TASK ITEM: Among the records below, find the line that has "95 416 8039"; from there, give the lines again exactly, and stop after the line that has "265 283 9250".

Stored data:
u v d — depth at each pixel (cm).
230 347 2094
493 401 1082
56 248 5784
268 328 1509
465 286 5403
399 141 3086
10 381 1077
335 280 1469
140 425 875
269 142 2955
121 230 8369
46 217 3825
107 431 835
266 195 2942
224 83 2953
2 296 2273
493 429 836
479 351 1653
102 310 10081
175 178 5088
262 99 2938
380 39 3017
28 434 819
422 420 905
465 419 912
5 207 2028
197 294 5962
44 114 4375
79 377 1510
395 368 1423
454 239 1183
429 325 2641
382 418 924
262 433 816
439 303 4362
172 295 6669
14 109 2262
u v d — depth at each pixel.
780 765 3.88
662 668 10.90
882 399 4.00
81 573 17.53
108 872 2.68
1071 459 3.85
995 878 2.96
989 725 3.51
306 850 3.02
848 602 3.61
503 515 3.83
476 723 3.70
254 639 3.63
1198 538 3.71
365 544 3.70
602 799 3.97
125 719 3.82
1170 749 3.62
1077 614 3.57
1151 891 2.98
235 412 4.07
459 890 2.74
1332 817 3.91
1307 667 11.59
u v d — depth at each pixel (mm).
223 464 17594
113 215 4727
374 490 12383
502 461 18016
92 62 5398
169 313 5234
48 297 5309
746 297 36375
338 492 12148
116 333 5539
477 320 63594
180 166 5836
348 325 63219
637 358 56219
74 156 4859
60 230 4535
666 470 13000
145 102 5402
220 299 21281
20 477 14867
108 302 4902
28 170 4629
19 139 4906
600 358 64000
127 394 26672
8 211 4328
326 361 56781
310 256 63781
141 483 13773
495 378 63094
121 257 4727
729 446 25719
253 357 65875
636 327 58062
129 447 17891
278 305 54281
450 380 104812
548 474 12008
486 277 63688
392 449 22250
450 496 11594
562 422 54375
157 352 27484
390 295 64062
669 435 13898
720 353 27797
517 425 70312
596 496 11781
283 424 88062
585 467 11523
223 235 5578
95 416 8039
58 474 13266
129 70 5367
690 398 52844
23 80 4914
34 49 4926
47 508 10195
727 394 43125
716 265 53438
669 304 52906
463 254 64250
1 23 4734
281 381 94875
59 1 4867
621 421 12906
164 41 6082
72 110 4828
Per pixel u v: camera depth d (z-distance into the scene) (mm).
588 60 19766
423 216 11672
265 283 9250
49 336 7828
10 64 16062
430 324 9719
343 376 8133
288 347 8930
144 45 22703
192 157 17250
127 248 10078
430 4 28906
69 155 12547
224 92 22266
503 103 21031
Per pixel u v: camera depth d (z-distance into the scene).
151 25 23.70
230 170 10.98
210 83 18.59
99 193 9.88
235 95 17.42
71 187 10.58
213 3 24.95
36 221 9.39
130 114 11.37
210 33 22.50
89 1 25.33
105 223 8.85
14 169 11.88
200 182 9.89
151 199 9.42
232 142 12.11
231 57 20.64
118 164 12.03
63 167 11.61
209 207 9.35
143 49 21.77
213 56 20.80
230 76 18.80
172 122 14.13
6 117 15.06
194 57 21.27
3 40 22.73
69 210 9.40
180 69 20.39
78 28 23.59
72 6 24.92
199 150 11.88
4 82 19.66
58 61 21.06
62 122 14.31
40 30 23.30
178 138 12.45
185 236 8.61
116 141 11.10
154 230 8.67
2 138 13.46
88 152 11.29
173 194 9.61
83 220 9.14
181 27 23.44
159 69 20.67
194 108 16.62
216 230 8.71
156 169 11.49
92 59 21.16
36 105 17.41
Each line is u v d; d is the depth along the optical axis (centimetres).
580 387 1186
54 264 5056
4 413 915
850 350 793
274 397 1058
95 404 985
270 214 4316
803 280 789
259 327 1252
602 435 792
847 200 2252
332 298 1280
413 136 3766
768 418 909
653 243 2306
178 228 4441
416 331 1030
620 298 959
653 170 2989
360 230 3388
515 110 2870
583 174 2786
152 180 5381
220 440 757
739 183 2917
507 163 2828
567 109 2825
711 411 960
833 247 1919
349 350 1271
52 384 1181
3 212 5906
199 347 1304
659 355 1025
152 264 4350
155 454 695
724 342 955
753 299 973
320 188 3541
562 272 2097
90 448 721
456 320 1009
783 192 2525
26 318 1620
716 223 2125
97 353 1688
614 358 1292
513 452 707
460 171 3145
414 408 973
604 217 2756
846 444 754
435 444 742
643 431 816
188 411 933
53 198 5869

WRITTEN ANSWER:
95 416 8039
58 474 13266
129 70 5367
690 398 52844
23 80 4914
34 49 4926
47 508 10195
727 394 43125
716 265 53438
669 304 52906
463 254 64250
1 23 4734
281 381 94875
59 1 4867
621 421 12906
164 41 6082
72 110 4828
Per pixel u v: camera depth d (z-distance into the scene) (mm).
588 60 19766
423 216 11672
265 283 9250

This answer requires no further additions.